Chego na pensão onde moro e já está tudo escuro, o dono dessa pensão é tão pão duro que não deixa nem a luz da entrada acesa. Entro em casa e minha mãe já está dormindo e vez ou outra ouço ela tossir mas continua dormindo, eu não posso mais deixar minha mãe nessa situação, eu preciso arranjar um lugar melhor para morarmos e um trabalho descente pra mim, mas o fato de não ter a escolaridade concluída dificulta ainda mais as coisas.

Na manhã seguinte quando acordo minha mãe já tinha se levantado, o cheirinho de café entra pelas minhas narinas me dando mais ânimo pra sair da cama, me levanto para fazer minha higiene pessoal e logo me sento a mesa ao lado da mamãe.

— Toma logo o seu café filha, ou vai esfriar. — Me alerta séria olhando para o horizonte, já faz tempo que não vejo minha mãe sorrindo e isso já está me magoando por dentro.
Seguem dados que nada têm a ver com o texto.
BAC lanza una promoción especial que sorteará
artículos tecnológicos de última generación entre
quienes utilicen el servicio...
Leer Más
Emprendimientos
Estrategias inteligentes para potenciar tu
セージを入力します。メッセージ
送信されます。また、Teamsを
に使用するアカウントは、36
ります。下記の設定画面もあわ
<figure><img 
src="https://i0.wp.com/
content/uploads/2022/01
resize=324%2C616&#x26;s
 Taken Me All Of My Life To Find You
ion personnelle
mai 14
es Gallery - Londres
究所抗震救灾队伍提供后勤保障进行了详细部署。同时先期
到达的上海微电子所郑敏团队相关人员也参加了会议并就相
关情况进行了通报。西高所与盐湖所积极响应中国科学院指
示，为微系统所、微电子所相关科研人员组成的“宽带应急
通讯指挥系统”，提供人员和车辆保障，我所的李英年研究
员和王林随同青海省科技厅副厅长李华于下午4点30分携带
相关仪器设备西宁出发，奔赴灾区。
— A senhora está bem mamãe? Está precisando de alguma coisa? — Pergunto tomando o meu café e como um pedaço do bolo que ela havia posto pra mim.
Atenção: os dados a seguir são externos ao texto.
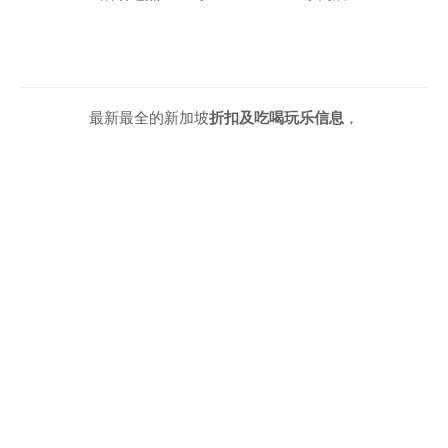
最新最全的新加坡
折扣及吃喝玩乐信息
，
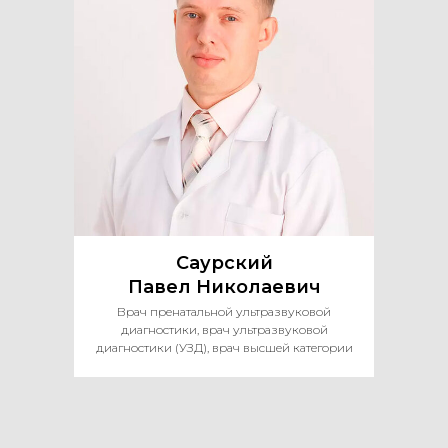
Саурский
Павел Николаевич
Врач пренатальной ультразвуковой
диагностики, врач ультразвуковой
диагностики (УЗД), врач высшей категории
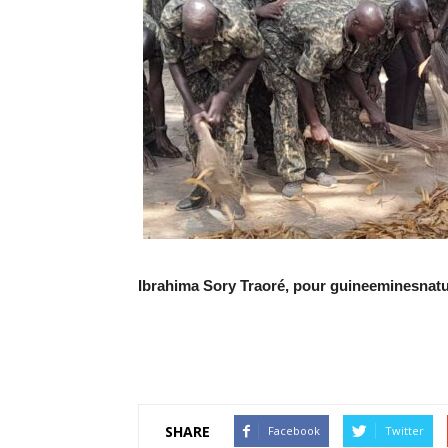
Ibrahima Sory Traoré, pour guineeminesna
SHARE
Facebook
Twitter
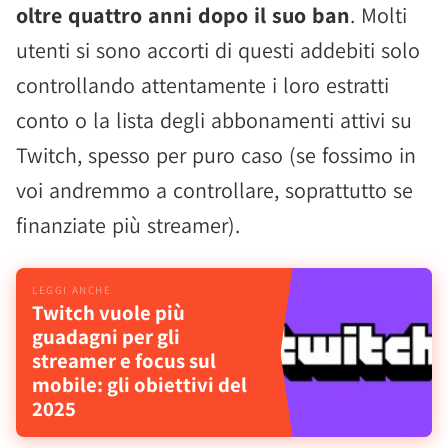
oltre quattro anni dopo il suo ban
. Molti
utenti si sono accorti di questi addebiti solo
controllando attentamente i loro estratti
conto o la lista degli abbonamenti attivi su
Twitch, spesso per puro caso (se fossimo in
voi andremmo a controllare, soprattutto se
finanziate più streamer).
Twitch vuole più
guadagni per gli
streamer e focus sul
mobile: gli obiettivi del
2025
— Sim filha, eu estou bem não se preocupe. — Diz me encarando com carinho.

— Como não vou me preocupar mamãe, você passa muito tempo sozinha e eu estou me sentindo culpada por isso. — Relato em um tom triste e ela pega a minha mão.

— Já pedi pra você não se preocupar tanto comigo filha, se preocupe um pouquinho mais com você meu amor, você passa o dia todo dentro de casa comigo e a noite naquela boate, isso não é vida pra ninguém, nós já conversamos sobre isso, Millena. — Diz com um olhar de preocupação.

— Eu sei mamãe, e como sempre você tem razão mas infelizmente nesse momento eu não posso mudar isso, eu preciso cuidar da senhora pra que a senhora melhore logo, aí sim poderei dar um jeito nisso... Mas mudando de assunto, como foi a sua noite de ontem? Quando eu cheguei você estava tossindo muito e isso me preocupou. — Pergunto analisando-a.

— Não é nada demais filha, e só a garganta que está um pouco irritada, acho que vou ficar resfriada. — Diz enquanto ajeita os cabelos.

— Se cuida direitinho ouviu mamãe? Por favor...? Olha, aqui está o dinheiro do aluguel e o dinheiro das suas sessões com o psicólogo, e amanhã eu te dou o dinheiro do mercado. — Digo entregando para ela uma quantia em dinheiro e como sempre ela reluta em pegar, mas pega.

— Tudo bem minha filha, Obrigada. — Ela me dá um beijo no alto da cabeça e vai para o quarto.

Termino de tomar o meu café e volto para o quarto também, vou dormir um pouco mais e descansar para trabalhar a noite.